Асад обернулся. И правда, так оно и было. Впервые за последние двадцать минут стало тихо, если не считать жалобных криков раненых и сирен приближавшихся машин «скорой помощи».
– Да, – сказал Асад. – Я заметил это.
Уличная картина ожила. Полицейские и солдаты в полном боевом снаряжении бросились к телу Галиба и мальчику, который обнимал его. Тяжело было смотреть, как его оттаскивают от отца и уводят. Ведь он ничего не сделал.
Тут Асад услышал топот сапог с другой стороны и увидел подходивших саперов с их оборудованием и в защитных костюмах для разминирования.
Эти люди пришли спасать Марву, Неллу и Ронью. Асад больше не мог сдерживать своих чувств. Все напряжение и весь ужас, которые накачали его тело адреналином и мобилизовали его защитные механизмы вместе с колоссальной агрессивностью, в эту секунду взорвались в нем с такой силой, что руки опустились, а сам он упал на колени.
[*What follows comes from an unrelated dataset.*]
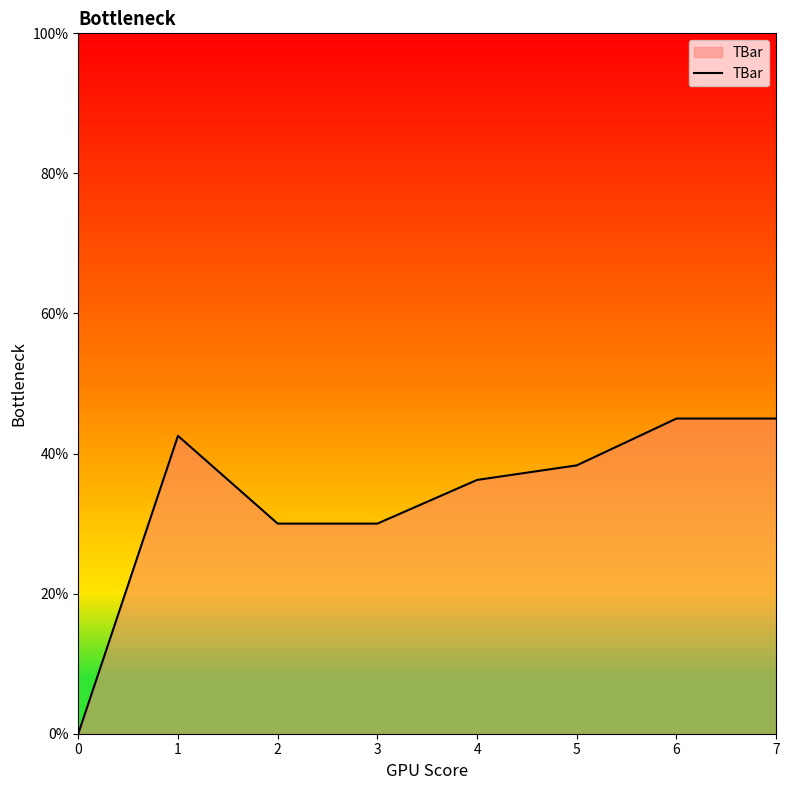

Where does the data first go above 38?

1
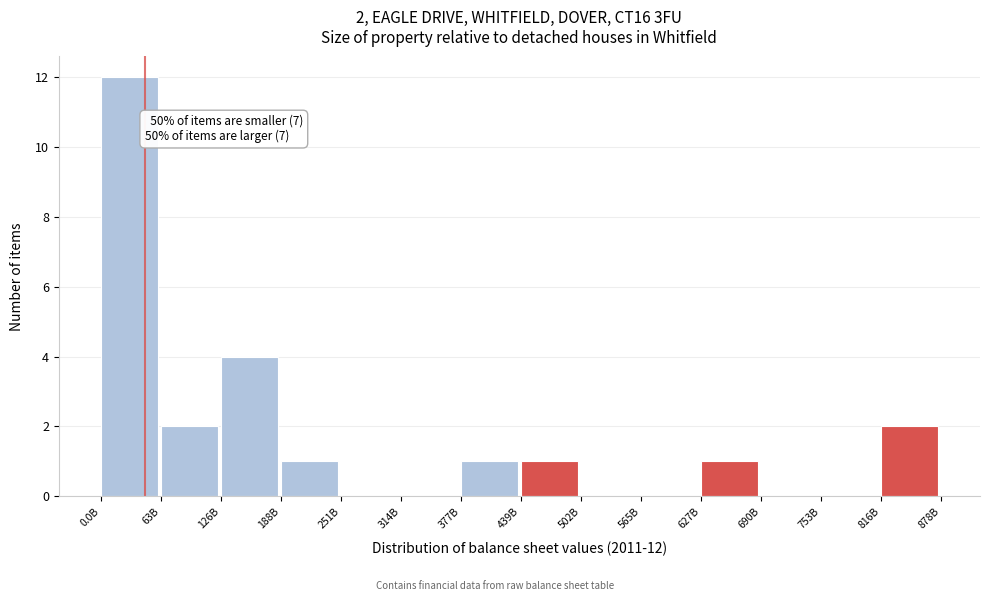

Reading left to right, extract all data points from this chart.

0.0B=12	63B=2	126B=4	188B=1	251B=0	314B=0	377B=1	439B=1	502B=0	565B=0	627B=1	690B=0	753B=0	816B=2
Умершие, живые, брошенные, вроде этого мальчика, который только что потерял своего отца, каким бы отвратительным тот ни был, – все это и еще сознание того, как близко он был к тому, чтобы потерять своих близких, стало толчком, и Асад разрыдался так, как не рыдал никогда в жизни.
Тем временем специалисты по разминированию с риском для собственной жизни усиленно работали, чтобы к нему вернулись его родные.
Асад поднял руки к небу и произнес краткую молитву. Он благодарил Бога и обещал, что с этого момента он будет тем человеком, каким его хотели видеть родители. По отношению к себе и ко всем тем, кто его окружает.
Немного позже, когда саперы закончат свою работу, он поедет с родными в больницу и будет присматривать за тем, чтобы они получили достойное лечение и заботу, как это требовалось в их нынешнем тяжелом состоянии.
Потом Асад повернулся к Хоану Айгуадэру, который неподвижно сидел в коляске.
– Прости, Хоан, я задумался.
Хоан попробовал кивнуть. Уж кто-кто, а он точно понимает это лучше других.
Асад положил ему руку на плечо.
Тут Хоан что-то сказал, чуть громче, чем раньше, может быть, действие лекарства понемногу стало ослабевать.
Асад наклонился к нему и попросил повторить.
– Как ее звали?
– Кого звали, Хоан?
– Жертву двадцать один семнадцать.
Асад закрыл глаза и глубоко вздохнул.
– Она очень много значила и для тебя тоже, правда, Хоан?
– Она стала много значить, да.
– Ее звали Лели.
– Лели…
Асад кивнул. Сейчас ему очень хотелось крепко обнять его.
– Я могу что-то сделать для тебя, Хоан? Только скажи, потому что я обязан тебе очень многим.